Re: [wEr\ Ar\ ju: fr6m] ?
From: | Lars Henrik Mathiesen <thorinn@...> |
Date: | Friday, November 9, 2001, 14:37 |
> Date: Fri, 9 Nov 2001 16:08:55 +1100
> From: Tristan Alexander McLeay <anstouh@...>
>
> On Thu, 8 Nov 2001, nicole perrin wrote:
> > ([r] is American r and [R] is French r. also [!] is
> > glottal stop, right? geez i am getting rusty...)
>
> No, [!] symbolises a downstep, not something we conlanguers would use all
> that often I don't think. [?] is the glottal stop.
Now that you mention it... I'm working on a list of correspondences
between X-SAMPA codes and Unicode characters right now, and I'm a
little puzzled by the tones and contours part of the IPA chart.
The basic question is about the contour marks (vertical bars with
strokes to the left). Do they go before or after the voiced sound
during which they occur? (From the example of glottalization marked by
preposed /?/, I'm guessing that it's before).
Has anyone here worked with prosodic notation in IPA? Are the more
complex signs, high-rising for instance, even used in practice?
(It's not that important, though.

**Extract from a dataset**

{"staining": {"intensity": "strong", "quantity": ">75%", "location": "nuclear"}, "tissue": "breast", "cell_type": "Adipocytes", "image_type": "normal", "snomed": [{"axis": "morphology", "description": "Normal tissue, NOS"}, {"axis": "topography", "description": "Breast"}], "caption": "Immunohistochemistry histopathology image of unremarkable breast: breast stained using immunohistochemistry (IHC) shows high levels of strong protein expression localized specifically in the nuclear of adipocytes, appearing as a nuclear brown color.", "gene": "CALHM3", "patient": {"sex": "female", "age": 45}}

Unicode only has the basic level
contour marks, corresponding to _B, _L, _M, _H, _T. Even rising and
falling, _R and _F, are missing. But I can show all those seven with
diacritics, so I think I'm just going to punt on multiple marks. If
you write a_/_\, I'll give you an a with a hacek and a circumflex and
let your Unicode display engine worry about fitting them).